Son sort se décide lorsque le financier écossais ami de Philippe d'Orléans, régent du Royaume, obtint l'attribution de contingents de faux-sauniers déportés pour mettre en valeur ses concessions de Louisiane (le Canada, lui, n'obtiendra ses premières dotations en hommes que quinze ans plus tard).

Le 10 février 1720, Jacques, son épouse et son fils quittent le port de La Rochelle à bord de la flûte Le Profond.

Le recensement du 1er janvier 1727 mentionne Jacques Cantrelle et sa femme habitant rue d'Orléans, à la Nouvelle-Orléans qui n'était alors qu'un village d'à peine six cents âmes.

Durant ces années 1720, Jacques et son épouse font leur temps dans la colonie française de Natchez.
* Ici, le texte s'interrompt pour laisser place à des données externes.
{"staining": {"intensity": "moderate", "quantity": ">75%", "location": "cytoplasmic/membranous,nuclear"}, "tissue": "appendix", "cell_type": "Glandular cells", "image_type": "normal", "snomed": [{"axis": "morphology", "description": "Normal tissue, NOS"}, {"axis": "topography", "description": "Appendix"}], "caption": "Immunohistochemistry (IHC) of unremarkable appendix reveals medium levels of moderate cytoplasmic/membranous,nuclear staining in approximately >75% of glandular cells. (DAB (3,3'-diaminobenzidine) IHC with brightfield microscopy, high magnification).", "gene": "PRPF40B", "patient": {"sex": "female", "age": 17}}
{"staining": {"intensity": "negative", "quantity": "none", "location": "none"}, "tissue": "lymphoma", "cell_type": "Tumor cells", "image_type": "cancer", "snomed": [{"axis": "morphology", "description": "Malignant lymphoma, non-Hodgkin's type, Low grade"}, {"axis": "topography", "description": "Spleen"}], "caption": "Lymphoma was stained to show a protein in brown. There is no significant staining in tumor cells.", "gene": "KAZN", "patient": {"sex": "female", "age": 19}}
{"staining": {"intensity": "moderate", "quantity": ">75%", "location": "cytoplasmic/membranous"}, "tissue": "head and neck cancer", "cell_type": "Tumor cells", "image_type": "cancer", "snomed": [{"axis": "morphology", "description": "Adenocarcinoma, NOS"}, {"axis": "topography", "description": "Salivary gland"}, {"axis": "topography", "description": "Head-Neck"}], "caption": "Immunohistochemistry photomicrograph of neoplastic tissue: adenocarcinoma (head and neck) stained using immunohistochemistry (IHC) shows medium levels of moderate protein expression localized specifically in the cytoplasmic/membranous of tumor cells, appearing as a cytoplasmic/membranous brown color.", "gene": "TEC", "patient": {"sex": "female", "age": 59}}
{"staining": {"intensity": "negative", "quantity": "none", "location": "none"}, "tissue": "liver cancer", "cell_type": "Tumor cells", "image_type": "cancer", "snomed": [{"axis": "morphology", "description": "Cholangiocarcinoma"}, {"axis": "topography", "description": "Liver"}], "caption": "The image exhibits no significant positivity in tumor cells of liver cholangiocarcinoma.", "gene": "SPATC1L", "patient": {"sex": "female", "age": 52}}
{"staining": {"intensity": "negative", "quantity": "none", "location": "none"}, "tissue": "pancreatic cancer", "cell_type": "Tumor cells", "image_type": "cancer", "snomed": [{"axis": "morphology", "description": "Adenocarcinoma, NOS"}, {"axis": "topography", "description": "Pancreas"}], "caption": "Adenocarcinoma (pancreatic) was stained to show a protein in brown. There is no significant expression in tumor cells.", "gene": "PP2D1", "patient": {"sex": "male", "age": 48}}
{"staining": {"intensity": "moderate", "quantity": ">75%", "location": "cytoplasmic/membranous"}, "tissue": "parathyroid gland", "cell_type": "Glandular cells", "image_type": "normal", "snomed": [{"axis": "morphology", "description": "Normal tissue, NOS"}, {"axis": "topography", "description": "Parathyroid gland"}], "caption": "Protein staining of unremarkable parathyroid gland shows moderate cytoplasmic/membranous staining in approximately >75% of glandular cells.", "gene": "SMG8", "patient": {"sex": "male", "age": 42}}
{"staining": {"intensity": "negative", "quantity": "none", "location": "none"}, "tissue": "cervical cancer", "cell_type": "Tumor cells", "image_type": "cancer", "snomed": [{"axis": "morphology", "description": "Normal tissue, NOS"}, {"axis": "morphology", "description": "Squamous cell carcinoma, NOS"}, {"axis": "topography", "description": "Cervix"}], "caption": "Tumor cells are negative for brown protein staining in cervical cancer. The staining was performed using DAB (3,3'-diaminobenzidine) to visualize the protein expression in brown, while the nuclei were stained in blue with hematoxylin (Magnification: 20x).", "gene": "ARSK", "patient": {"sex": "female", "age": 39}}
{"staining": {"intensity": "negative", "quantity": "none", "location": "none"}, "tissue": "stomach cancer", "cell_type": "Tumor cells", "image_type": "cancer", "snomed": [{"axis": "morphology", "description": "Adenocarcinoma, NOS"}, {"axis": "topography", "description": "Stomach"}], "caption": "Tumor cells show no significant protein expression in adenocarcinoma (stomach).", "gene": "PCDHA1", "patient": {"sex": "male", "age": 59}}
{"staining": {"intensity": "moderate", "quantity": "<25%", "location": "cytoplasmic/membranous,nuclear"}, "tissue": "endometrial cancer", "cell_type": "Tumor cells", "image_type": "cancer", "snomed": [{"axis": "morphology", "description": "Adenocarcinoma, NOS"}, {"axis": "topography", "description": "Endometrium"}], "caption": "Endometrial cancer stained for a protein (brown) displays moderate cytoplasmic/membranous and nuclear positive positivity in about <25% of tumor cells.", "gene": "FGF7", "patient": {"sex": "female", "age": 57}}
Mais la coexistence des Français avec les Indiens Natchez, dont certains sont agités par des agents anglais, engendre toute une série de conflits. C'est ainsi que se déroule le "massacre de Natchez" le 28 novembre 1729, où l'épouse de Jacques perd la vie.

En 1730, avec sa seconde épouse - qui lui donnera neuf enfants - ils reçoivent en concession un territoire de dix acres (une quinzaine d'hectares) "et quatre nègres", précise Jean-Claude Cantrelle.

Il partage alors son temps entre cette plantation de "Cannes Brûlées", où il a pour voisin un descendant des d'Artagnan, et des activités de notaire et de vendeur de terrains.

Il s'enrichit considérablement et obtient en 1762 une nouvelle concession, beaucoup plus importante, dans ce qui deviendra la Saint-James Parish, la paroisse Saint-James, l'équivalent d'un de nos arrondissements, sur la rive droite du Mississipi.


le drapeau de la Louisiane

Il devient alors un des plus gros propriétaires de Louisiane, produisant de la canne à sucre, des oranges et de l'indigo. Ses propriétés sont estimées à 16 000 hectares dont 6 000 cultivés. Il devient également le premier gouverneur de cette paroisse où se réfugieront les premiers Acadiens, chassés du sud du Canada par les Anglais.

Jacques Cantrelle décède le 21 octobre 1777 à Saint-James, à l'âge de 80 ans.

Lorsqu'il s'apprêta, selon l'expression indienne, à "traverser la rivière", entreprit-il de franchir les eaux boueuses du "grand fleuve" pour gagner ses immenses propriétés, ou le ruisseau d'eaux vives de l'Authie, pour rejoindre les quelques arpents de glaise picarde qu'il aurait pu, au mieux, espérer dans le village de son enfance ?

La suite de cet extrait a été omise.